Of all the many documents produced by the Second Vatican Council, none systematically takes up the question of God. More precisely, though the documents refer again and again to God, and in Trinitarian terms, none is devoted to rethinking the church’s understanding of God and God’s relation to the world.

Here is what the late John Paul II says in Memory and Identity about the attempt on his life on May 13, 1981: “It was as if ‘someone’ was guiding and deflecting that bullet.” The pope’s secretary, Archbishop Stanislaw Dziwisz, remarks about the events of the day: “In all this, the hand of God is visible. Everything points toward it.”

Here is what John Paul says about Nazism: “The Lord God allowed Nazism twelve years of existence, and after twelve years the system collapsed. Evidently this was the limit imposed by divine providence upon that sort of folly. In truth, it was worse than folly-it was ‘bestiality’....Yet the fact is that divine providence allowed that bestial fury to be unleashed for only those twelve years.”

Memory and Identity originated in conversations that John Paul II had with two Polish intellectuals in 1993. An editorial note explains that the pope reworked these conversations, but does not specify either when he did so or to what extent. The book retains the form of a conversation, with questions and answers, but the pope’s answers go on for so long that it is difficult to imagine him speaking here to anybody.

The book does not show John Paul at his best. His discussion of “the history of European philosophical thought” needs clarification. Some of what he says is also rather dubious. For example, “If man can decide by himself, without God, what is good and what is bad”-for John Paul, this presumption is the mark of Enlightenment thought-“he can also determine that a group of people is to be annihilated....This was the context for the extermination of the Jews and also other groups.” Surely “this” alone, namely Enlightenment thought, was not the full context. The history of Christian anti-Semitism must figure here somehow. Further, historical men and women have decided with God, or so they thought, that some people should be annihilated. This fact frightened and motivated Enlightenment thinkers.

The legacy of the Enlightenment is difficult to assess. As Cardinal Walter Kasper has observed, the Second Vatican Council’s Gaudium et spes represents a breakthrough for the church in coming to terms with what he calls “the modern problem of autonomy.” But John Paul does not contribute here to the development of this breakthrough.
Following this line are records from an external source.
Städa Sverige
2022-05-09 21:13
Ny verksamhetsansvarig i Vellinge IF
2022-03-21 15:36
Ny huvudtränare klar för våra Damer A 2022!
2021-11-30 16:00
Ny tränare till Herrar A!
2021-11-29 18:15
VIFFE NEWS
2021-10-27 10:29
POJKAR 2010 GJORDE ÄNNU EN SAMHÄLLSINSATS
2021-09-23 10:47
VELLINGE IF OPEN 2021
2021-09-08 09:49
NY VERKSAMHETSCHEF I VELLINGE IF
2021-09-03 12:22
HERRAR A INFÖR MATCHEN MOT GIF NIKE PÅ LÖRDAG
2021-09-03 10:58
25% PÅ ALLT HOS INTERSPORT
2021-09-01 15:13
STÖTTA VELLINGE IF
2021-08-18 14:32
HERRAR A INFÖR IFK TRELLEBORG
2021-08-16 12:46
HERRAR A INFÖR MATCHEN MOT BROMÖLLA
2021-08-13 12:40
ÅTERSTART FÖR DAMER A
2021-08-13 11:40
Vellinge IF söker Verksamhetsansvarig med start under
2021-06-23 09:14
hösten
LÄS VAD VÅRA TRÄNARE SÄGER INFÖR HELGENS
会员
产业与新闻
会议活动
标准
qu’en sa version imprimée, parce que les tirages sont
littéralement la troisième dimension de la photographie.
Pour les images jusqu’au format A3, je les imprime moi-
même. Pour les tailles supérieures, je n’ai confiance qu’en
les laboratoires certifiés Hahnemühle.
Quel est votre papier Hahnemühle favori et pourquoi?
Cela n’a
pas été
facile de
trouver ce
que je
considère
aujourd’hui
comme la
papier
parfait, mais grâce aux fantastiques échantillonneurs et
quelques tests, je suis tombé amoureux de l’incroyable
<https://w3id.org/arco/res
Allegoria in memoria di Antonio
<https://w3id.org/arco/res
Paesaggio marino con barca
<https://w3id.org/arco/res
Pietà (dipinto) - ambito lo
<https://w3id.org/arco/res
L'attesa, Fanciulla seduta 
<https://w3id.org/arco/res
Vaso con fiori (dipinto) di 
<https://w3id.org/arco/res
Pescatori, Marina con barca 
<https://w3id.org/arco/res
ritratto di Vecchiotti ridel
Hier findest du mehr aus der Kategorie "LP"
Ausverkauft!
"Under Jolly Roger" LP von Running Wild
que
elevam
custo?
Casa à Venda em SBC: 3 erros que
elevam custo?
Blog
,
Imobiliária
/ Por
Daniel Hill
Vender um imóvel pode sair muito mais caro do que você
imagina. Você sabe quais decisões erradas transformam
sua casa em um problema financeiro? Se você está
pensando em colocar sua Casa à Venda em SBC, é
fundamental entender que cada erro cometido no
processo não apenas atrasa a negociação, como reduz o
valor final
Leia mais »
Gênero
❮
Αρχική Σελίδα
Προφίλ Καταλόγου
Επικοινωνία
The following two sentences from his book indicate, shockingly, his view of the Enlightenment: “The modern history of Europe, shaped-especially in the West-by the influence of the Enlightenment, has yielded many positive fruits. This is actually characteristic of evil...” For “God can always draw forth good from evil.” Later, the pope writes that, “in all its different forms, the Enlightenment was opposed to what Europe had become as a result of evangelization.” Thus, what he calls “the propaganda of the Enlightenment” must be opposed by Christians, a call that he directs to his fellow Poles, whom he presents throughout the book as stronger and more authentic than citizens of the corrupted “West.” A note of anxiety, though, inflects John Paul’s reflections on his native land. In fact, it sometimes seems that much of the pope’s animus toward what he calls “the problem of liberalism” in Western Europe and the United States is inspired by his anxiety for the future of Poland.

But what is most striking about this book is the pope’s deep faith in divine providence. The belief that God is present and active in history-further, redeeming history-is basic to Judaism and Christianity. But can it credibly be claimed, as the pope does, that “the entire twentieth century was marked by a singular intervention of God,” saving us from ourselves? The pope sees the hand of God in allowing Nazism “only twelve years of existence.” He and his secretary see the hand of God in saving his life from the assassin’s bullet. (See the documents published by the Vatican applying the third secret of Fatima to John Paul.) But if God is to be understood as controlling and directing history, even guiding and deflecting bullets from time to time, does not the question need to be asked: Where was God during-to speak of only the greatest outrage of the last century-the murder of 6 million innocent Jews, including 1 million children? Given the tens of millions of other innocents killed during the twentieth century, it might be claimed that the last century was marked by a singular withdrawal of God, not intervention. To claim that God “allowed” Nazism “only” twelve years, while intervening to prevent the pope’s own death, raises questions about God. To counter that God works in mysterious ways-in the words of Job’s friend Eliphaz, “Have you listened in the council of God?”-seems obscene, even blasphemous after the Shoah. Can mass murder credibly be conceived to belong in some divine plan? Moreover, would the God who somehow sanctioned such crimes be a God we should worship?

Enlightenment thinkers like Voltaire, Hume, and Kant asked questions of this kind. (The author of the book of Job did, too.) The unnamed editors of the late pope’s book expressed the hope “that each reader will find here an answer to some of the questions that he carries in his heart.” John Paul’s last book raises but does not answer the question of God.

Bernard G. Prusak holds the Raymond and Eleanor Smiley Chair in Business Ethics at John Carroll University.